For those that may wonder, yes, Weinstein and his assistant Chris Rodda use this site for research.  Yes, they may complain about the other elements of Christianity listed here, about which they were apparently unaware.  The point isn’t to hide public symbology from their attempt at a heckler’s veto; it is to highlight their lunacy.

There is nothing wrong with any of the symbology on US military emblems.  Neither the Constitution nor US law forbid association — no matter how slight or incorrectly perceived — between the US military and an image that might be perceptible as religious in origin or content.  There are literally hundreds, if not thousands, of official and unofficial patches and unit emblems with similar symbology; these patches are worn — with pride — by hundreds of thousands of American servicemembers, of every faith and no faith.  They represent a long and honorable American military heritage, not a subversive one.  That Weinstein thinks some form of symbology someone might think was somehow related to religion is prohibited does not make it so.  Weinstein’s feeling of Constitutional “offense” is unfounded — and as a lawyer, he likely knows it.

The US military no more endorses Christianity than it does the Pink Panther.  Its unit emblems and patches no more give the impression of crusade than they do the impression of pillage and rape.  It does not endorse Boeing nor Lockheed Martin.  To assert any such thing is to depart from reality.

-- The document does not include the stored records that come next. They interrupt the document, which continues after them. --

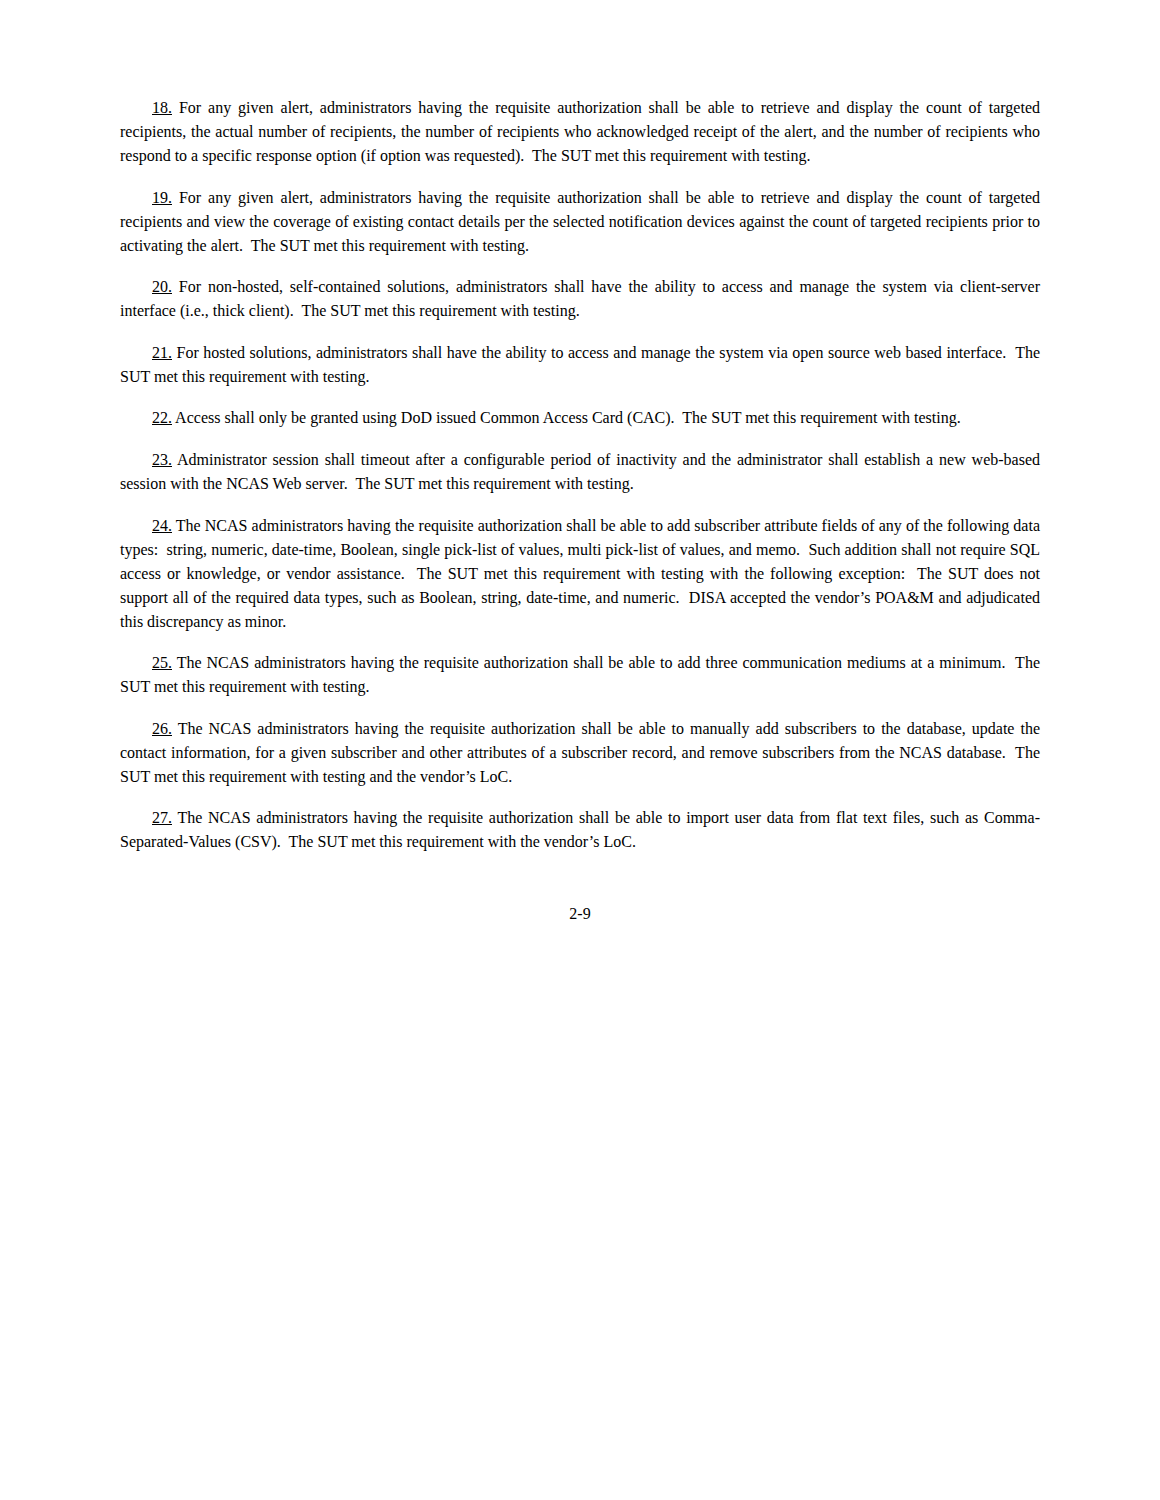18. For any given alert, administrators having the requisite authorization shall be able to retrieve and display the count of targeted recipients, the actual number of recipients, the number of recipients who acknowledged receipt of the alert, and the number of recipients who respond to a specific response option (if option was requested). The SUT met this requirement with testing.
19. For any given alert, administrators having the requisite authorization shall be able to retrieve and display the count of targeted recipients and view the coverage of existing contact details per the selected notification devices against the count of targeted recipients prior to activating the alert. The SUT met this requirement with testing.
20. For non-hosted, self-contained solutions, administrators shall have the ability to access and manage the system via client-server interface (i.e., thick client). The SUT met this requirement with testing.
21. For hosted solutions, administrators shall have the ability to access and manage the system via open source web based interface. The SUT met this requirement with testing.
22. Access shall only be granted using DoD issued Common Access Card (CAC). The SUT met this requirement with testing.
23. Administrator session shall timeout after a configurable period of inactivity and the administrator shall establish a new web-based session with the NCAS Web server. The SUT met this requirement with testing.
24. The NCAS administrators having the requisite authorization shall be able to add subscriber attribute fields of any of the following data types: string, numeric, date-time, Boolean, single pick-list of values, multi pick-list of values, and memo. Such addition shall not require SQL access or knowledge, or vendor assistance. The SUT met this requirement with testing with the following exception: The SUT does not support all of the required data types, such as Boolean, string, date-time, and numeric. DISA accepted the vendor’s POA&M and adjudicated this discrepancy as minor.
25. The NCAS administrators having the requisite authorization shall be able to add three communication mediums at a minimum. The SUT met this requirement with testing.
26. The NCAS administrators having the requisite authorization shall be able to manually add subscribers to the database, update the contact information, for a given subscriber and other attributes of a subscriber record, and remove subscribers from the NCAS database. The SUT met this requirement with testing and the vendor’s LoC.
27. The NCAS administrators having the requisite authorization shall be able to import user data from flat text files, such as Comma-Separated-Values (CSV). The SUT met this requirement with the vendor’s LoC.
2-9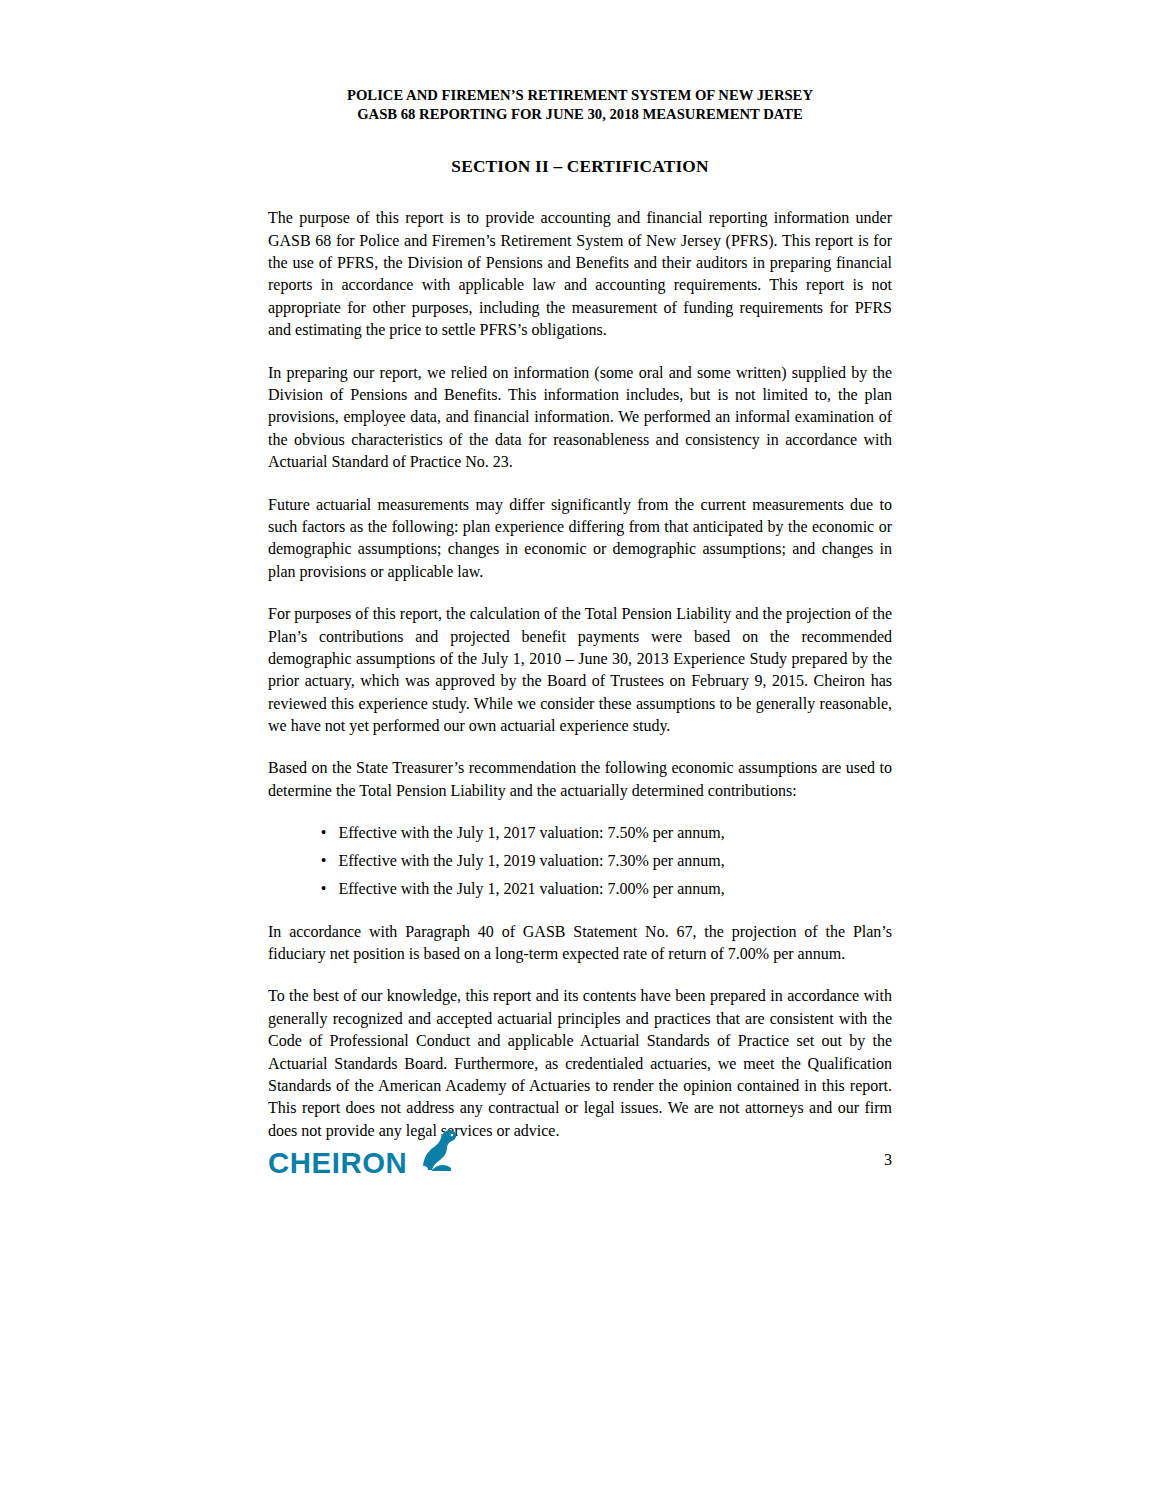POLICE AND FIREMEN’S RETIREMENT SYSTEM OF NEW JERSEY
GASB 68 REPORTING FOR JUNE 30, 2018 MEASUREMENT DATE
SECTION II – CERTIFICATION
The purpose of this report is to provide accounting and financial reporting information under GASB 68 for Police and Firemen’s Retirement System of New Jersey (PFRS). This report is for the use of PFRS, the Division of Pensions and Benefits and their auditors in preparing financial reports in accordance with applicable law and accounting requirements. This report is not appropriate for other purposes, including the measurement of funding requirements for PFRS and estimating the price to settle PFRS’s obligations.
In preparing our report, we relied on information (some oral and some written) supplied by the Division of Pensions and Benefits. This information includes, but is not limited to, the plan provisions, employee data, and financial information. We performed an informal examination of the obvious characteristics of the data for reasonableness and consistency in accordance with Actuarial Standard of Practice No. 23.
Future actuarial measurements may differ significantly from the current measurements due to such factors as the following: plan experience differing from that anticipated by the economic or demographic assumptions; changes in economic or demographic assumptions; and changes in plan provisions or applicable law.
For purposes of this report, the calculation of the Total Pension Liability and the projection of the Plan’s contributions and projected benefit payments were based on the recommended demographic assumptions of the July 1, 2010 – June 30, 2013 Experience Study prepared by the prior actuary, which was approved by the Board of Trustees on February 9, 2015. Cheiron has reviewed this experience study. While we consider these assumptions to be generally reasonable, we have not yet performed our own actuarial experience study.
Based on the State Treasurer’s recommendation the following economic assumptions are used to determine the Total Pension Liability and the actuarially determined contributions:
Effective with the July 1, 2017 valuation: 7.50% per annum,
Effective with the July 1, 2019 valuation: 7.30% per annum,
Effective with the July 1, 2021 valuation: 7.00% per annum,
In accordance with Paragraph 40 of GASB Statement No. 67, the projection of the Plan’s fiduciary net position is based on a long-term expected rate of return of 7.00% per annum.
To the best of our knowledge, this report and its contents have been prepared in accordance with generally recognized and accepted actuarial principles and practices that are consistent with the Code of Professional Conduct and applicable Actuarial Standards of Practice set out by the Actuarial Standards Board. Furthermore, as credentialed actuaries, we meet the Qualification Standards of the American Academy of Actuaries to render the opinion contained in this report. This report does not address any contractual or legal issues. We are not attorneys and our firm does not provide any legal services or advice.
CHEIRON
3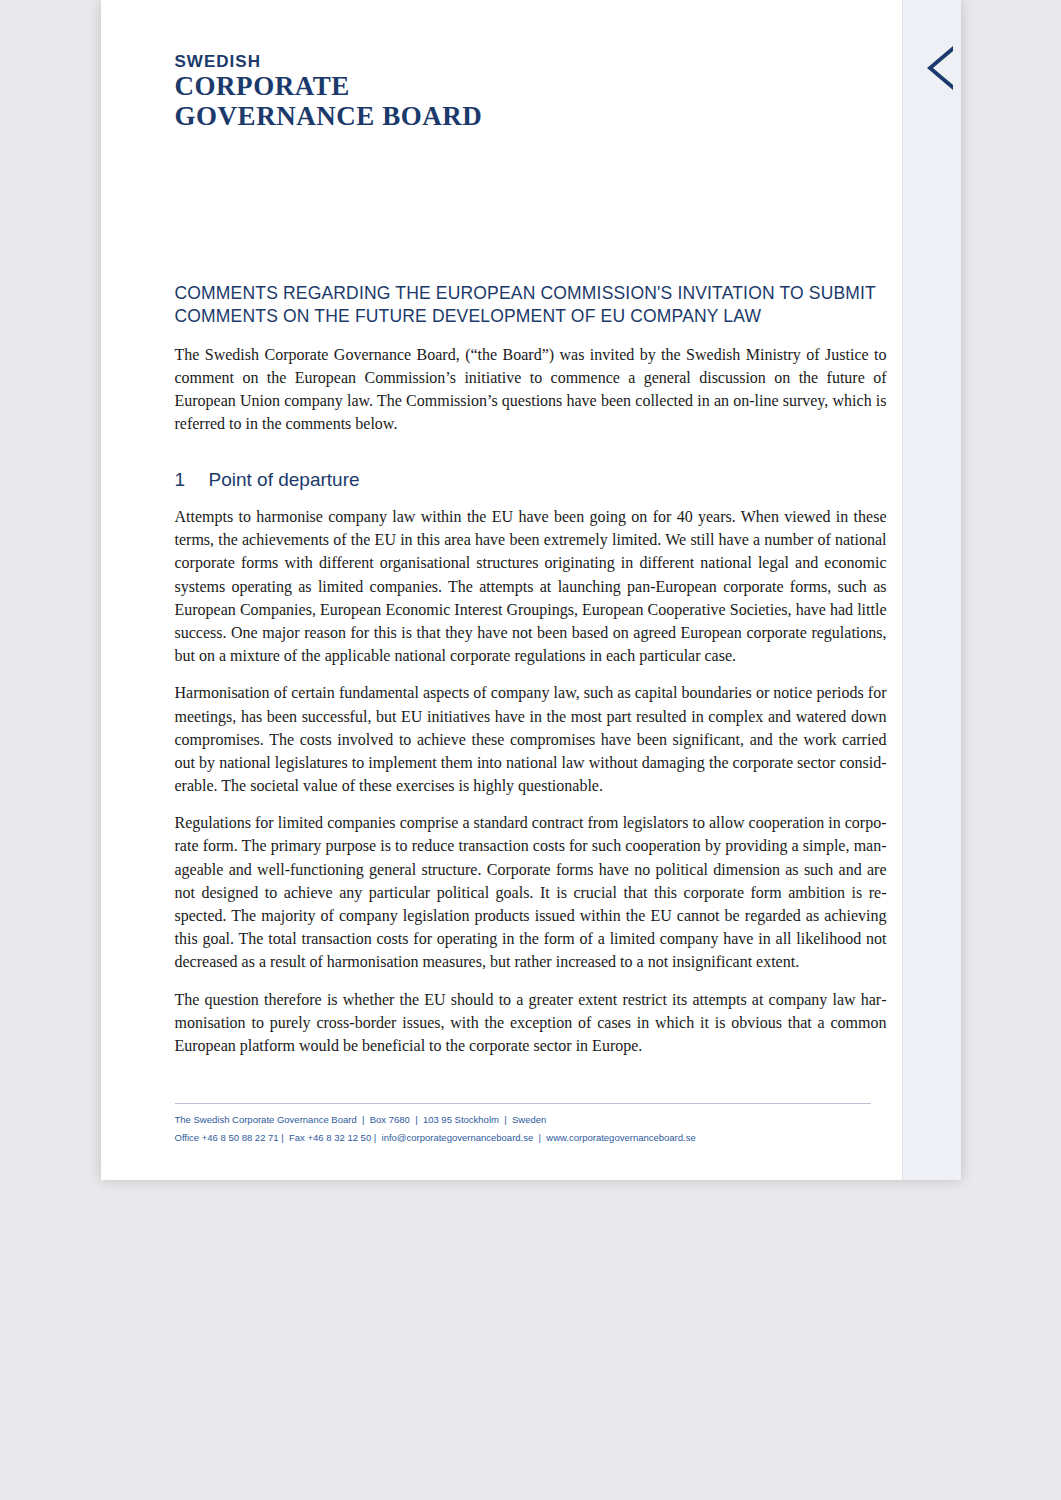SWEDISH
CORPORATE
GOVERNANCE BOARD
Comments regarding the European Commission's invitation to submit comments on the future development of EU company law
The Swedish Corporate Governance Board, (“the Board”) was invited by the Swedish Ministry of Justice to comment on the European Commission’s initiative to commence a general discussion on the future of European Union company law. The Commission’s questions have been collected in an on-line survey, which is referred to in the comments below.
1 Point of departure
Attempts to harmonise company law within the EU have been going on for 40 years. When viewed in these terms, the achievements of the EU in this area have been extremely limited. We still have a number of national corporate forms with different organisational structures originating in different national legal and economic systems operating as limited companies. The attempts at launching pan-European corporate forms, such as European Companies, European Economic Interest Groupings, European Cooperative Societies, have had little success. One major reason for this is that they have not been based on agreed European corporate regulations, but on a mixture of the applicable national corporate regulations in each particular case.
Harmonisation of certain fundamental aspects of company law, such as capital boundaries or notice periods for meetings, has been successful, but EU initiatives have in the most part resulted in complex and watered down compromises. The costs involved to achieve these compromises have been significant, and the work carried out by national legislatures to implement them into national law without damaging the corporate sector considerable. The societal value of these exercises is highly questionable.
Regulations for limited companies comprise a standard contract from legislators to allow cooperation in corporate form. The primary purpose is to reduce transaction costs for such cooperation by providing a simple, manageable and well-functioning general structure. Corporate forms have no political dimension as such and are not designed to achieve any particular political goals. It is crucial that this corporate form ambition is respected. The majority of company legislation products issued within the EU cannot be regarded as achieving this goal. The total transaction costs for operating in the form of a limited company have in all likelihood not decreased as a result of harmonisation measures, but rather increased to a not insignificant extent.
The question therefore is whether the EU should to a greater extent restrict its attempts at company law harmonisation to purely cross-border issues, with the exception of cases in which it is obvious that a common European platform would be beneficial to the corporate sector in Europe.
The Swedish Corporate Governance Board | Box 7680 | 103 95 Stockholm | Sweden
Office +46 8 50 88 22 71 | Fax +46 8 32 12 50 | info@corporategovernanceboard.se | www.corporategovernanceboard.se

Weinstein believes — apparently sincerely, even if not sanely — that Christians are trying to take over the country.  These “Christian” unit emblems and markers dating to World War I and earlier, then, are all part of some interwoven, century-long Christian conspiracy to take over America.  One of these secret symbols may yet be the smoking gun proving the MRFF’s stated belief in an American “shadow government” led by James Dobson and Dick Cheney.  It’s like a bizarro MRFF version of Nicolas Cage’s National Treasure, except the goal is to undermine the Constitution, not protect it, and it is Weinstein who drove the expensive cars instead of Riley (who, in this B-movie production, is apparently played by a woman).

Weinstein is simply trolling the military for a cause, banking on a hypersensitivity to Christianity to further his personal political vendetta.  To the general public, he may present a “shocking” allegation.  To those who do a few minutes of research, his complaint over a red cross on a medical emblem simply presents the picture of a fool.